The Wall Street Journal (WSJ) published an article on the increasing use of machinery to create made-to-fit boxes for more efficient fulfillment shipping. With increased emphasis on sustainability, I am often asked about sustainability “levers” that can be pulled in warehousing and fulfillment. My typical response is that more efficient operations are typically more sustainable operations. But I believe that more efficient packaging is the area with the greatest potential to improve sustainability metrics within the warehouse. The WSJ reports that Walmart has installed machines that churn out custom boxes at 12 of its fulfillment centers, and plans to add the technology to more facilities. Walmart is using machines from packaging-technology company Packsize International Inc. that take dimensions needed to ship an item, then cut, crease and glue corrugated cardboard to make custom boxes. The machines then label and seal the packages. Meanwhile, Amazon uses technology from Italian automation company CMC SpA to make the custom boxes.

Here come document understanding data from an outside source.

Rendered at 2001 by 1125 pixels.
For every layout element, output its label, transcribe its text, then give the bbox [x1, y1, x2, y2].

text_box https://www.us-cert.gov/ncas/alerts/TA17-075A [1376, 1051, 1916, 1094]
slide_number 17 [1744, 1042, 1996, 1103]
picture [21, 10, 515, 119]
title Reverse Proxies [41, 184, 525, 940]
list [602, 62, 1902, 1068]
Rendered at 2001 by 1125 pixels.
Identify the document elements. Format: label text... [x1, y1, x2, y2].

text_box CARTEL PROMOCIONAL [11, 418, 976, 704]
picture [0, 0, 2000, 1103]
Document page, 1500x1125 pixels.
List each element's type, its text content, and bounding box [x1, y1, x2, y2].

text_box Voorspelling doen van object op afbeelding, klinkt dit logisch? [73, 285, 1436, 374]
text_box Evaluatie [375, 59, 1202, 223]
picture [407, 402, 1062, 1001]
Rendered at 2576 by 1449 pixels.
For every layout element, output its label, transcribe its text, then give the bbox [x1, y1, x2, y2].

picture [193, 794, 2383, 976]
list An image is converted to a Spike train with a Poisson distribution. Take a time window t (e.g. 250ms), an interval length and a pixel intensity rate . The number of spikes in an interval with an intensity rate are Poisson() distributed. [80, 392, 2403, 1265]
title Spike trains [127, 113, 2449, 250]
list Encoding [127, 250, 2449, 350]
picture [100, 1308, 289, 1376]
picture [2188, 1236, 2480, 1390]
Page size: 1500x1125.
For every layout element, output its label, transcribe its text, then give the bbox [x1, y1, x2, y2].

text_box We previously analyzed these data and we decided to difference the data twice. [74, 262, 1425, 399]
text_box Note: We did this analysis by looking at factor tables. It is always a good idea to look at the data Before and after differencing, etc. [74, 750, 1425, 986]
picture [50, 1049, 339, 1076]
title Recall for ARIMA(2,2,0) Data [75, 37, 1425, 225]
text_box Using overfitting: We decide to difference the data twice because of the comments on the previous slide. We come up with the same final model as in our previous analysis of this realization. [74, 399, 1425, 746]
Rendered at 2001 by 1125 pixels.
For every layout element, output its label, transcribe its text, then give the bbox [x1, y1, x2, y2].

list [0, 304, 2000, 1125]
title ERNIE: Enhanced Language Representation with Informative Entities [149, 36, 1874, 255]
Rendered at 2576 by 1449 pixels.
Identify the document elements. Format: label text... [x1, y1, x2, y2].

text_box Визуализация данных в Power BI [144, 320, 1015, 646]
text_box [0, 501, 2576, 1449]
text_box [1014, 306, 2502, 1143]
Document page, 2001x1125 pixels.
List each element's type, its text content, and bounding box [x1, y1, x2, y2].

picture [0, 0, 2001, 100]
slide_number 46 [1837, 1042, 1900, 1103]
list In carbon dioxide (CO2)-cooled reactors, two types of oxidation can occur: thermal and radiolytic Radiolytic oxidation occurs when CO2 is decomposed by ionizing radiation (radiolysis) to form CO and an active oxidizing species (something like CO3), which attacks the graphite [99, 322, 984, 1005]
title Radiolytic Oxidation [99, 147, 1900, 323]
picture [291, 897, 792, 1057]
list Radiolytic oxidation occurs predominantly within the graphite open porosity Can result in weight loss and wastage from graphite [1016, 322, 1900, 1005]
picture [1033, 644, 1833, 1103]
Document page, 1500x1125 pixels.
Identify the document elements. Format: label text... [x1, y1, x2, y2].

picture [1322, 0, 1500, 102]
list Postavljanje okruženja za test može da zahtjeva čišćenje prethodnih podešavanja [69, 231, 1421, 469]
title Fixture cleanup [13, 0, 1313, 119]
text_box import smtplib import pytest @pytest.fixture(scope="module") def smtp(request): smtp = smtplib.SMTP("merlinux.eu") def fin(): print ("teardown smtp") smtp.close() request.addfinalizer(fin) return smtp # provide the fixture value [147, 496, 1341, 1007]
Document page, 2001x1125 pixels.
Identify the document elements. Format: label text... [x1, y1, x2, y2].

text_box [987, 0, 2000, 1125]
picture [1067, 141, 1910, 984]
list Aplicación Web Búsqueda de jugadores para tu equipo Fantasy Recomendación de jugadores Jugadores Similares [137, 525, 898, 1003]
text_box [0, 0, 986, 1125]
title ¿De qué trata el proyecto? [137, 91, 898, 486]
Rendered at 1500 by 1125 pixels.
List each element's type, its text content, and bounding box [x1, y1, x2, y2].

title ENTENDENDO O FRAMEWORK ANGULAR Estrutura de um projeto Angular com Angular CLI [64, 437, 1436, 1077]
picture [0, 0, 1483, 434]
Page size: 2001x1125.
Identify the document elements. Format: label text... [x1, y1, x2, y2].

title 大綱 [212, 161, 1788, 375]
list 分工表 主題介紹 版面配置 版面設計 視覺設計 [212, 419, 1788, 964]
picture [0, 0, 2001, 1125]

Robust.AI is the new kid on the warehouse robotics block. Robust.AI announced its $20 million Series A-1 funding (following the $15 Series A funding in 2020) led by Prime Movers Lab and featuring Future Ventures, Energy Impact Partners, JAZZ Ventures and Playground Global. The company’s solutions include Carter — an autonomous warehouse cart, and Grace, Robust’s software offering. The company will offer clients the two products bundled, with a RaaS payment model (though larger corporations can opt to pay upfront if desired). Robust began building the former after discovering that there weren’t systems on the market with the on-board hardware the startup is trying to push.
GLOBAL TRADE NEWS
Xeneta, an ocean and air freight rate benchmarking and market analytics platform provider, investigated how growing geopolitical divisions are manifesting in a shift away from manufacturing in China, and an increase in friendshoring. Xeneta’s data analysis shows that containerized imports from the far east to the US increased substantially from 2017 to 2022. However, China and Singapore’ growth was the lowest among far east countries exporting to the US. In percentage terms, Vietnam’s exports grew the most. Xeneta’s analysis also shows that Russia substantially increased its import of goods from China. Meanwhile, Europe’s import of goods from China has remained fairly consistent when comparing the first couple months of 2023 to that same period in 2022. The report by Xeneta also discusses shifts in foreign direct investment, showing increased investment among countries with geopolitical alignment.
Seagate has agreed to pay a $300m penalty in a settlement with US authorities for shipping over $1.1bn worth of hard-disk drives to China’s Huawei in violation of US export control laws. Seagate sold the drives to Huawei between August 2020 and September 2021 despite an August 2020 rule that restricted sales of certain foreign items made with US technology to the company. Huawei was placed on the Entity List, a US trade blacklist, in 2019 to reduce the sale of US goods to the company amid national security and foreign policy concerns. However, Seagate’s position was that its foreign-made drives were not subject to US export control regulations, essentially because they were not the direct product of US equipment.
That’s all for this week. Have a great weekend and enjoy the song of the week “Running On Empty” by Jackson Browne.